В годы войны Шехтман был на фронте. Демобилизовали его в 1947 году. Писатель М. Лев в своем очерке о Шехтмане пишет: «Что же, спрашивается, может ждать писателя с чувством собственного достоинства, бойца, получившего ранения, офицера по возвращении в Киев? По приказу Сталина для него и таких, как он, были заготовлены тюремные камеры, хорошо охраняемые днём и ночью.» Э. Шехтмана арестовали в конце 1952 года по обвинению в шпионаже и сионизме. От трудовых лагерей ГУЛАГа его спасла смерть вождя народов. Придя в себя, Шехтман сразу же принялся за роман-эпопею ערבֿ (Эрев– Накануне) главное произведение писателя, насыщенное мыслями и раздумьями, своего рода художественное зеркало, в котором отражёна ушедшая эпоха, оставшаяся лишь в воспоминаниях. Первые две книги романа (четыре части) вышли отдельным изданием на идише в Москве в 1962 году. Еще три тома романа увидели свет уже в Израиле, куда Шехтман репатриировался в 1972 году. «Эрев», — пишет автор в предисловии, —менора моей жизни, которая должна осветить грядущим поколениям мучительно-горькую борьбу [семьи] Бояров, их тяжелый кровавый путь сквозь три революции, сквозь погромы и наветы, сквозь две мировые войны».

В 1973 году Э. Шехтман получил премию Главы правительства Израиля «За литературное творчество на языке идиш». В 1981 году вышел в свет автобиографический роман רינגען אויף דער נשמה (Ринген аф дэр нешомэ—Кольца на душе, 1 и 2 книги), который был завершён (3 и 4 книги) и издан в Тель-Авиве в 1988 году. В 1994 году, в Нью Йорке вышел исторический роман Шехтмана בײַם שקיעה־אַקער (Байм шкие-акер—С плугом на закате) – рассказ о семье Маковер, погибшей в огне Холокоста.

Посмертно, в 1996 году, был издан сборник рассказов «Тристия».

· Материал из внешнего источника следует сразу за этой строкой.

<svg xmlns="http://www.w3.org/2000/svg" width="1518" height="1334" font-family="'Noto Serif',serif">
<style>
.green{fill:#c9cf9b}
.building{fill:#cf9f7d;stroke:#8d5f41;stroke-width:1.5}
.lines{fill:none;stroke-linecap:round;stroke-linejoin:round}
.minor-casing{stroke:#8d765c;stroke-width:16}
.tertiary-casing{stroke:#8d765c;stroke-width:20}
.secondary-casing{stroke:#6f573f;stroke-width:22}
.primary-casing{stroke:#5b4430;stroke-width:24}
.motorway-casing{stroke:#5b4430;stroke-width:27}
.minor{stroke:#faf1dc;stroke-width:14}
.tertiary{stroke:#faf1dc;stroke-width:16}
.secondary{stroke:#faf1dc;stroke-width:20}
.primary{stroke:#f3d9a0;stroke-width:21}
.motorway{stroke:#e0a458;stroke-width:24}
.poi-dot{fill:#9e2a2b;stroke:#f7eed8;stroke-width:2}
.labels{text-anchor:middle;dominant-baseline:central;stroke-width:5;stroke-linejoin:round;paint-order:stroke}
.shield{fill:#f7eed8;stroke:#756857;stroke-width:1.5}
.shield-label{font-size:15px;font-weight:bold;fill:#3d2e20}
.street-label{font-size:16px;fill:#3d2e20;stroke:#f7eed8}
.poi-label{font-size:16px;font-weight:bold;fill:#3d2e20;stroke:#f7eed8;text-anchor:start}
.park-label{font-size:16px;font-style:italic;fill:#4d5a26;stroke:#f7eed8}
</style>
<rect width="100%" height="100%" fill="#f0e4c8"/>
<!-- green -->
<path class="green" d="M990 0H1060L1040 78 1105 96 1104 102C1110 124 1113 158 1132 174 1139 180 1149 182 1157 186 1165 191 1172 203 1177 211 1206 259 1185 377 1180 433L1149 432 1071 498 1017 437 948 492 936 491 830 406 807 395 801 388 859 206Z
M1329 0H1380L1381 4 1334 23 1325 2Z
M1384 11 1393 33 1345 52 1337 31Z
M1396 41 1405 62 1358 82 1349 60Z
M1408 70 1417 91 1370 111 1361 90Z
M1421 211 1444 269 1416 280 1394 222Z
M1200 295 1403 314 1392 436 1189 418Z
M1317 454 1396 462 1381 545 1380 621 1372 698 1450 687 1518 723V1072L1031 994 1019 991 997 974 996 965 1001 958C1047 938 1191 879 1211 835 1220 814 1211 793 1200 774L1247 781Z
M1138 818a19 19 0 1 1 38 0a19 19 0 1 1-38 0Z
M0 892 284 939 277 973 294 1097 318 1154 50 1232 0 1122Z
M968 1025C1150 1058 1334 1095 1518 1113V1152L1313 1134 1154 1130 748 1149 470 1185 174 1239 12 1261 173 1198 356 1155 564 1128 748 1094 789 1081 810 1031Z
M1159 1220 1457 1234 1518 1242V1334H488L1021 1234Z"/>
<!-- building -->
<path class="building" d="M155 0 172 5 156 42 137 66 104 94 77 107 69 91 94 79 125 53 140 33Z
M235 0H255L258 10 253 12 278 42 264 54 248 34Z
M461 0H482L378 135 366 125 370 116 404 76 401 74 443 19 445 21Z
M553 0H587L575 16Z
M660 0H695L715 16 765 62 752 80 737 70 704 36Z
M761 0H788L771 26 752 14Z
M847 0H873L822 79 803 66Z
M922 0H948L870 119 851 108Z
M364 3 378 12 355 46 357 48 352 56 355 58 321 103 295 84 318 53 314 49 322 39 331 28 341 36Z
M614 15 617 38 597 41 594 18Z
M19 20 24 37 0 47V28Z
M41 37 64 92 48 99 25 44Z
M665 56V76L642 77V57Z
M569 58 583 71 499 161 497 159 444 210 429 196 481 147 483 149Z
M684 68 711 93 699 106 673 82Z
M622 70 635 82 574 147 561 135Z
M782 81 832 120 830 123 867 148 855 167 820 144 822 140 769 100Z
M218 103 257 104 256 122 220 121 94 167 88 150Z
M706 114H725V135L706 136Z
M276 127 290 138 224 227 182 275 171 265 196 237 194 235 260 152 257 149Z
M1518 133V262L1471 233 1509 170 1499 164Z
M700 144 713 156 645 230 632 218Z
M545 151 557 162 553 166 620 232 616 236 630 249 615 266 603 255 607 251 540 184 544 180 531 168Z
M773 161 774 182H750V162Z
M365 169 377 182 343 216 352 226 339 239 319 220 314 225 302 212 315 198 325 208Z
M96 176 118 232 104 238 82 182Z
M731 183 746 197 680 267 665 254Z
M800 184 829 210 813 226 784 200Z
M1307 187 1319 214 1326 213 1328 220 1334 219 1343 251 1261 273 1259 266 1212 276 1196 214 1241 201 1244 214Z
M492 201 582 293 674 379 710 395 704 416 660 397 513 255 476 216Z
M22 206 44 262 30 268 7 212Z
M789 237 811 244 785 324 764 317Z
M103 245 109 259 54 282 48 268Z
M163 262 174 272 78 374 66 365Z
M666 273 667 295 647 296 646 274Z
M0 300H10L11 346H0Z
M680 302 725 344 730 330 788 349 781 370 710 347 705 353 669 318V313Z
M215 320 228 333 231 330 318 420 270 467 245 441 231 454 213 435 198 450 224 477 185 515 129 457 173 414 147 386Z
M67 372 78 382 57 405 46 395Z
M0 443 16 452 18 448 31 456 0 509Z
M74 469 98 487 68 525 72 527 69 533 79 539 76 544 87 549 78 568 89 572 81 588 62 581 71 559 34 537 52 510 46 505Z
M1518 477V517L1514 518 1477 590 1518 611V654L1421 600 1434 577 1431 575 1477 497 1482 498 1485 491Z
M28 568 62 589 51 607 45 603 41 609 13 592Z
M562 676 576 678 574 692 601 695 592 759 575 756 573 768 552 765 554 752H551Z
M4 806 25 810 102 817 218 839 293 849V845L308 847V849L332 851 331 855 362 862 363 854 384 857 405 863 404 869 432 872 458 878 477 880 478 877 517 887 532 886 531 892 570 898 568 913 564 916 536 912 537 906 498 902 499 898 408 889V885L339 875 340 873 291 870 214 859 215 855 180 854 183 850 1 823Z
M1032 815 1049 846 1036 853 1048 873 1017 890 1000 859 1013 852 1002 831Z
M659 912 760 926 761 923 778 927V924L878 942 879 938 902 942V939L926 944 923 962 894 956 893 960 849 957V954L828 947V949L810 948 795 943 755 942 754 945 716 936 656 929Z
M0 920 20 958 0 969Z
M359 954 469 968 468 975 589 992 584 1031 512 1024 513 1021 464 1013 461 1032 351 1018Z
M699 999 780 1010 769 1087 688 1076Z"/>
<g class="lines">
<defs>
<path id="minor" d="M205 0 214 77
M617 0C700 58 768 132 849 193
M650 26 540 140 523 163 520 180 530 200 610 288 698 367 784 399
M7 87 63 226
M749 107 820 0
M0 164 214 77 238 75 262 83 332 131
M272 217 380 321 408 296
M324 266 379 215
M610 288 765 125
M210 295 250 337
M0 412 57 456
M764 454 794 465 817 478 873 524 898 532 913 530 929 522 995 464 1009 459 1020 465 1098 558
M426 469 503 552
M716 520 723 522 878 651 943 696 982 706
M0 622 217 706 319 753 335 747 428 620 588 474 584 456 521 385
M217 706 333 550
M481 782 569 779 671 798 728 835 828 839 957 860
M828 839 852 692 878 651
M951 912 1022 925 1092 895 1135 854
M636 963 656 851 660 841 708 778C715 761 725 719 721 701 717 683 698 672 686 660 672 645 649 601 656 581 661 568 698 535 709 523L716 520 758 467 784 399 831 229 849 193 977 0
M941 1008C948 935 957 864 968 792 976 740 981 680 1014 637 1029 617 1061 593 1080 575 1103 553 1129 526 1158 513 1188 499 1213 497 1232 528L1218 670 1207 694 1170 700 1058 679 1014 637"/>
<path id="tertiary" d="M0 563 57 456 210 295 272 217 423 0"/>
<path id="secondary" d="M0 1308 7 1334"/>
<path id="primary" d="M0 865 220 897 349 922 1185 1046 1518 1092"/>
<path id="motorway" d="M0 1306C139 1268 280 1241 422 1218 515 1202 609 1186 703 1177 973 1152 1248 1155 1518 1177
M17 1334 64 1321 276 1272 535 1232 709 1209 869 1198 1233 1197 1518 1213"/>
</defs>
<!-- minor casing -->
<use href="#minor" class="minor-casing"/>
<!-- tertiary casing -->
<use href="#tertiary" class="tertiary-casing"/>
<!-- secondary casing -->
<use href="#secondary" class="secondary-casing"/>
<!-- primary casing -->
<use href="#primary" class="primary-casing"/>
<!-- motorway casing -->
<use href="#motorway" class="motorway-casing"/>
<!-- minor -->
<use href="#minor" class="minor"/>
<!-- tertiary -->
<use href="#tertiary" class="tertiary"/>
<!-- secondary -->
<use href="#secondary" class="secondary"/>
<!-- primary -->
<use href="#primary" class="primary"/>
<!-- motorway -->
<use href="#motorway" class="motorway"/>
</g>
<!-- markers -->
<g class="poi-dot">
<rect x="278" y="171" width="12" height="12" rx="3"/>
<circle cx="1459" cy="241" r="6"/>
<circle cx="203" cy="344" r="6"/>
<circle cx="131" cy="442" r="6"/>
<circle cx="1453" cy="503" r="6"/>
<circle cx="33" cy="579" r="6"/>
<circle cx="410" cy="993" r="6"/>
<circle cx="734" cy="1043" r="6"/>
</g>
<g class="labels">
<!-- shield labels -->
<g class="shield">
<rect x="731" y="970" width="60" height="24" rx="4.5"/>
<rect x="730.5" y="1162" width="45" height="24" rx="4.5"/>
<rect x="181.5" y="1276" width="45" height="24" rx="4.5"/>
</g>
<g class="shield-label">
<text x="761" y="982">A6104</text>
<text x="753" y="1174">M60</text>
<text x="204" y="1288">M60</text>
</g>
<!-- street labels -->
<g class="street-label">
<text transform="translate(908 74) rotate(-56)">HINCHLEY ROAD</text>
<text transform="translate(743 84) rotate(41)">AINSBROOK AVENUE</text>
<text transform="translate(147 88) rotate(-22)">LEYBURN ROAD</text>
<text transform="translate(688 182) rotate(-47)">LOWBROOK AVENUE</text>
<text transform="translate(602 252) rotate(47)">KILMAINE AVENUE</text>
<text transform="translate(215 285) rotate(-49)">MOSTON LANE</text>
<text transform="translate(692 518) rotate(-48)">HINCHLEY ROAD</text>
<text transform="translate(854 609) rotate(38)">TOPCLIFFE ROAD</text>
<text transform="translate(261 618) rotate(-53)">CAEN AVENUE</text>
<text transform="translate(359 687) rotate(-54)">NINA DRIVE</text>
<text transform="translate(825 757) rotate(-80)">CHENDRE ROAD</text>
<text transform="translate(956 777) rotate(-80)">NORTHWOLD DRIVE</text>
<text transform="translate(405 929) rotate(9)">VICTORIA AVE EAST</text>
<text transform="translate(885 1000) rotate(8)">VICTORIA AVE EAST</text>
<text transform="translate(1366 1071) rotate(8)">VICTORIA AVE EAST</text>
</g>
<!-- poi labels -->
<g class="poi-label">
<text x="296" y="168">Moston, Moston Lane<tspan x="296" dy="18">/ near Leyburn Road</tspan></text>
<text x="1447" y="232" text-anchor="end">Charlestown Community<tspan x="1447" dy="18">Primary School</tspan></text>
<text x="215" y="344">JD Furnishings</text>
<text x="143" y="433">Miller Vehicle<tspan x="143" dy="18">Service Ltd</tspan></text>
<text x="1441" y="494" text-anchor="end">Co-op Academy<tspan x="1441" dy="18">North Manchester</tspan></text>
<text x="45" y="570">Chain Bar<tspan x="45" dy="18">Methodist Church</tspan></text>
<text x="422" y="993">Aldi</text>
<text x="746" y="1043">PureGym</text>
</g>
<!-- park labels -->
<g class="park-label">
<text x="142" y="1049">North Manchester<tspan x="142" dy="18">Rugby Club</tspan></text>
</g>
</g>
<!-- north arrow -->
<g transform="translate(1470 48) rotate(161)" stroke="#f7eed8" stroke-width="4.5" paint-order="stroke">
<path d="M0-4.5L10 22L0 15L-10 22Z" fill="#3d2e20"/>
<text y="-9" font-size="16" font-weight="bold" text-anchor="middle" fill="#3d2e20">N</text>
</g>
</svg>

«Моей миссией в еврейской литературе, - писал Шехтман, - было и остается не отразить закат еврейских деревень и местечек, а показать всем отрицающим галут, какие мощные — духовно и физически — поколения вырастали в галуте, в самых глухих местах…»

Произведения Э. Шехтера были переведены на иврит, французский, английский, русский и другие языки.

Отрывок из четвертой книги романа «Кольца на душе»

22

А позже, далеко за полночь, возрожденные радостью и восторгом от силы земного родника, она, уставшая и притихшая, уснула, а Даниэль, лежа с открытыми глазами, все еще не понимал: она, эта Виктория Таль, – явь или сон, раскаленное воображение или ночной мираж, а, может, и вовсе – перевоплощение сразу обеих, Стыси и Доли...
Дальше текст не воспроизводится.